Mr. Athalye of course is perfect for this approach. His skill in finding moments of pure ridiculousness within a morass of desperate actions remains spectacular to watch. His skill at physical action, too, has grown even greater since I first saw him years ago. I always look forward to seeing him on a stage.
Ms. Dorrian is far more familiar to my ears than to my eyes, but that merely means that my eyes are much more deprived. No one will ever question her remarkable gift for making music out of text, but she is also blessed with a magnetic stage presence, and makes intelligent choices with her interpretation of Rhiannon, never quite as light as the character wants, never quite so desperate as the character thinks. It is very refreshing, and very assured.
Still, I can imagine director David Hsieh treating this more like a light comedy, too. Some may say in principle that would make the play less effective, but I disagree. Comedy is serious, too. Indeed the ending alone is close enough to the ending of a dozen satires from playwrights all the way from Aristophanes to Dario Fo.
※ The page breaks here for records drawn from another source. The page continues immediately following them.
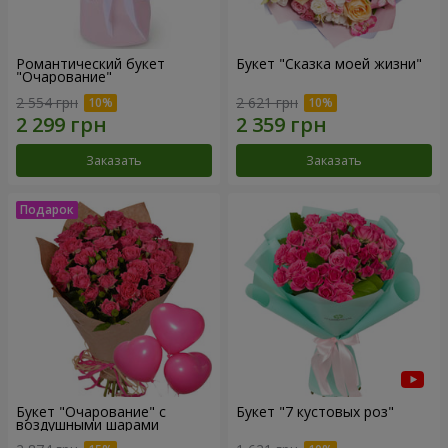
Романтический букет
Букет "Сказка моей жизни"
"Очарование"
2 554 грн
2 621 грн
Заказать
Заказать
Букет "Очарование" с
Букет "7 кустовых роз"
воздушными шарами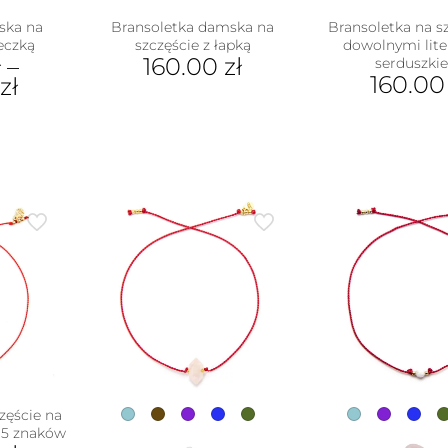
ska na
Bransoletka damska na
Bransoletka na sz
leczką
szczęście z łapką
dowolnymi lite
ł
–
160.00
zł
serduszki
160.0
zł
Ten
Ten
produkt
pro
ukt
ma
ma
wiele
wiel
e
wariantów.
war
antów.
Opcje
Opc
e
można
moż
na
wybrać
wyb
ać
na
na
stronie
stro
ie
produktu
pro
uktu
zęście na
 5 znaków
It’s a question of handling, and I am certain this is a crew that can handle pretty much anything.
Like The Great American Novel or Great American Film, it is foolish, I think, to ask for The Great American Play that will magically revive both drama and theater in our rather self-indulgent, video-distracted nation. Anyway, I doubt this is the purpose of art. All I ask is for artists to keep trying to grapple with interesting questions and offer not solutions but insights. No single play is going to answer the age-old question “Who’s America?” But one might as well ask. Refugees in the Garden City is a solid question.